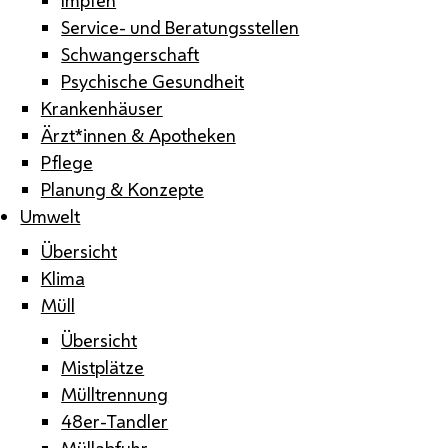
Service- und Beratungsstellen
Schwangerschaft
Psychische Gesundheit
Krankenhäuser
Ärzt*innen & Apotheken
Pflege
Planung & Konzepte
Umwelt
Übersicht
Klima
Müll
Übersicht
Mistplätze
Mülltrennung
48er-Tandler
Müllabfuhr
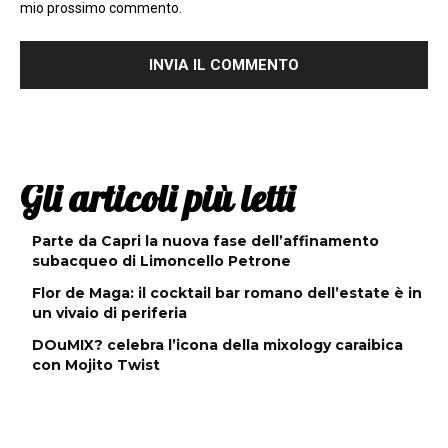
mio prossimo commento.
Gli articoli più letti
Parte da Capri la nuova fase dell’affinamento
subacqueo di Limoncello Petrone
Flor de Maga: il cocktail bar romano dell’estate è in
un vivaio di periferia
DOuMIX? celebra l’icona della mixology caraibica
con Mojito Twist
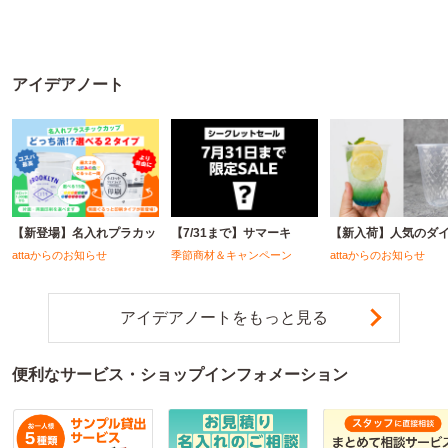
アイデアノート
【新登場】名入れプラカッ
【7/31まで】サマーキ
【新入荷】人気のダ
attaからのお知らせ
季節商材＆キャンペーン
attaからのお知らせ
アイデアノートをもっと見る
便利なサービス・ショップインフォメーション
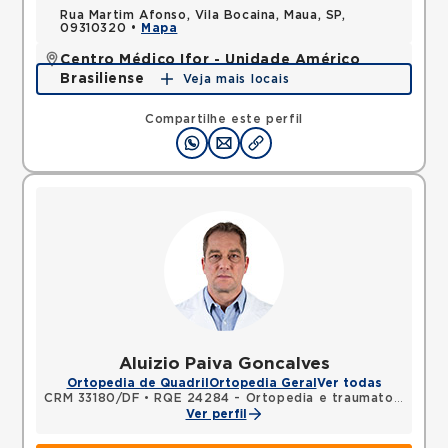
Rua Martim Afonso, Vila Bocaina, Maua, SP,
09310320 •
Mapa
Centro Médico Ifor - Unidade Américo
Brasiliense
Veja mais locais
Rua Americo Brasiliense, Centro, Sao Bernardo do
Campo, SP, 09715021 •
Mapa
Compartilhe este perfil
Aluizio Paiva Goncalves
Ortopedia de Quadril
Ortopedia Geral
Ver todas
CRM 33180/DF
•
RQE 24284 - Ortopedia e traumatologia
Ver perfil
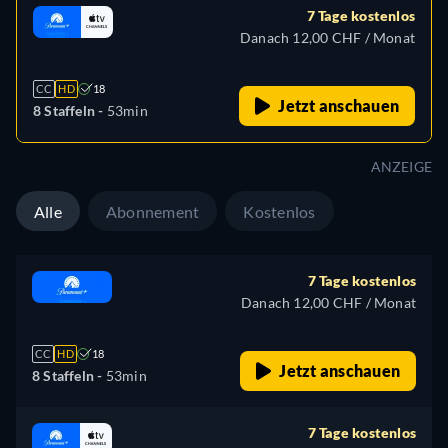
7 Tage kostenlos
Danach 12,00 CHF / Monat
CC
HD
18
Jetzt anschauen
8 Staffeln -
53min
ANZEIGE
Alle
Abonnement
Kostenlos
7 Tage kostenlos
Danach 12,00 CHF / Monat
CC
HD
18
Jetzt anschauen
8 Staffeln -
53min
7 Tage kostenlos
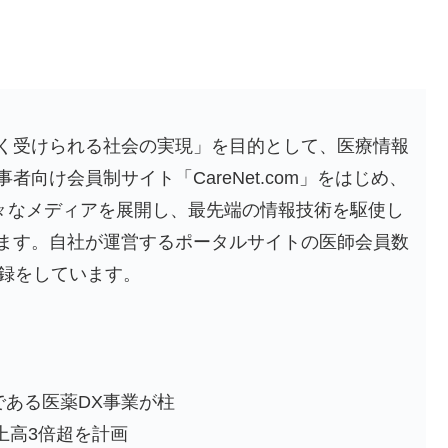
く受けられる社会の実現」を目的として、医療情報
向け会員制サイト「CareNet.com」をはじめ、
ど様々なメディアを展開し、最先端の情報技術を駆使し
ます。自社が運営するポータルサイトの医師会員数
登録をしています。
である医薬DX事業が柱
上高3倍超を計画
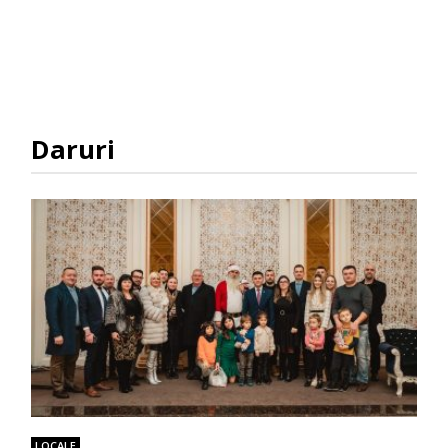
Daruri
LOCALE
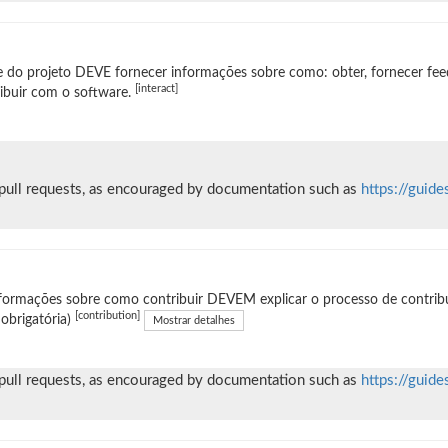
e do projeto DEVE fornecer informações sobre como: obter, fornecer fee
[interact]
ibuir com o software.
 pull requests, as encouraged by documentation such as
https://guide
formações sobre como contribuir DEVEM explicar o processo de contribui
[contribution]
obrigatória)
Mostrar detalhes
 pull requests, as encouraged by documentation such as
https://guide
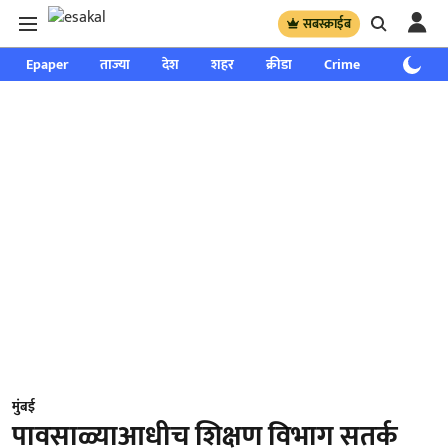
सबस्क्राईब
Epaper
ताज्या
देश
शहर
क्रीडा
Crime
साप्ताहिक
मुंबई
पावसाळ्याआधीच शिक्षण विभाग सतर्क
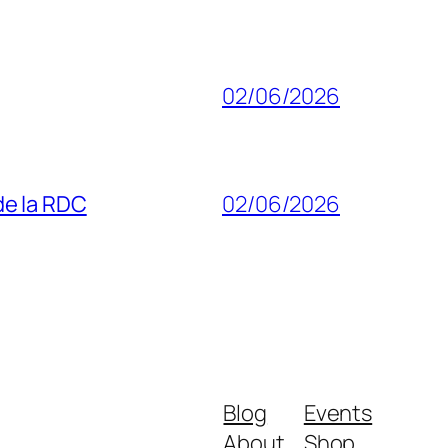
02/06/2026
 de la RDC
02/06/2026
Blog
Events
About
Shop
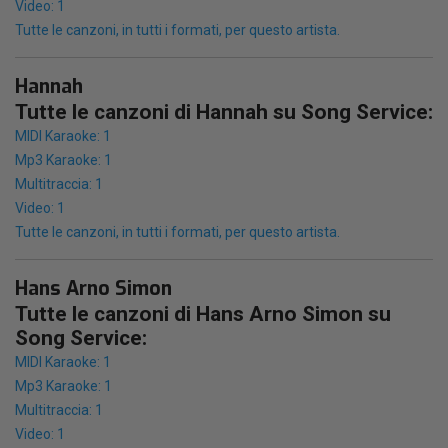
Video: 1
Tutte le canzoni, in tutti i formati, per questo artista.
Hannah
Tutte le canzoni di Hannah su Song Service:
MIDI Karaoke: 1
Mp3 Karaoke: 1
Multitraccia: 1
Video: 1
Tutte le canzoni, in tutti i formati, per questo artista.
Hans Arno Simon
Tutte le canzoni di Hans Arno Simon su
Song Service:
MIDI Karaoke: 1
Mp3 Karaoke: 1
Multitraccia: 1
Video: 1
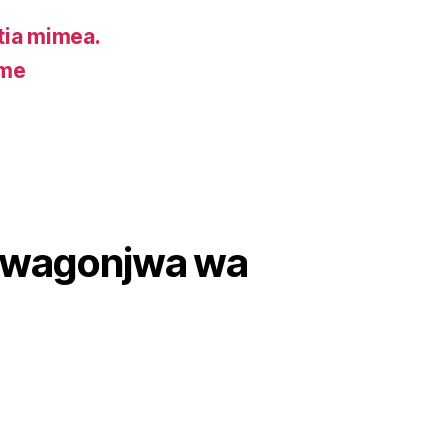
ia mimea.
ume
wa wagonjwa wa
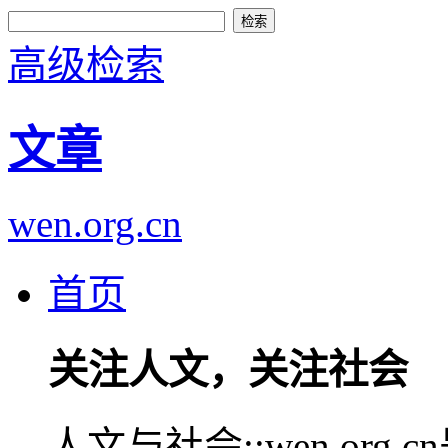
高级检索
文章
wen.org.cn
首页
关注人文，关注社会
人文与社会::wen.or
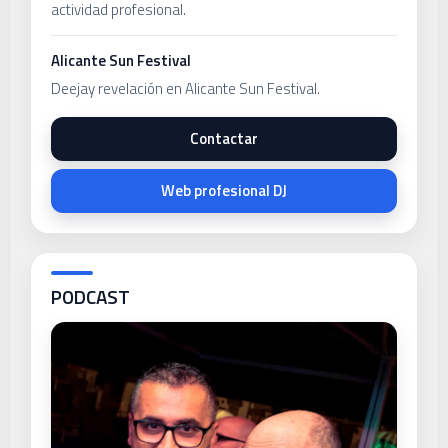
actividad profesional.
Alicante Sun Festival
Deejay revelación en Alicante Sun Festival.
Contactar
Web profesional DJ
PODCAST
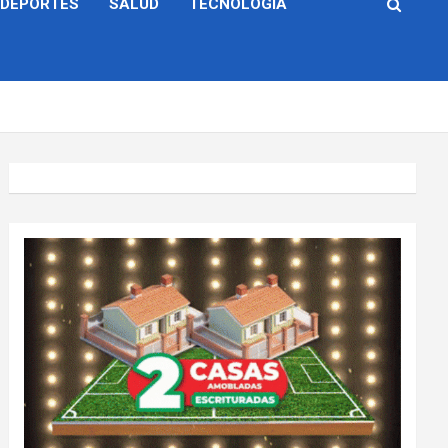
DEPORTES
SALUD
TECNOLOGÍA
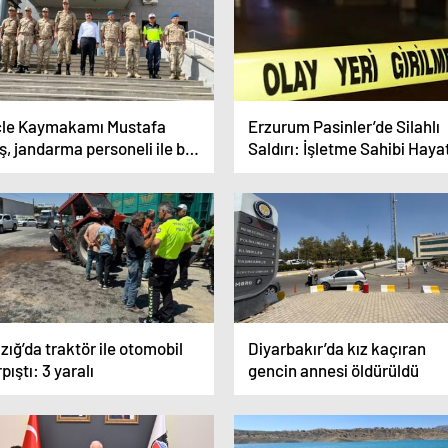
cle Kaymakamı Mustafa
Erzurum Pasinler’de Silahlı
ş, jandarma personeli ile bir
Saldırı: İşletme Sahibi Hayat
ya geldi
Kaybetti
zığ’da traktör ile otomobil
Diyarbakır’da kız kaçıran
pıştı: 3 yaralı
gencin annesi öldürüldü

□ □ □ □ □ □ □

= EXERCISE GOAL =
If a line above contains the word "Hannah", list it.

= ANSWER =
Hannah
Tutte le canzoni di Hannah su Song Service:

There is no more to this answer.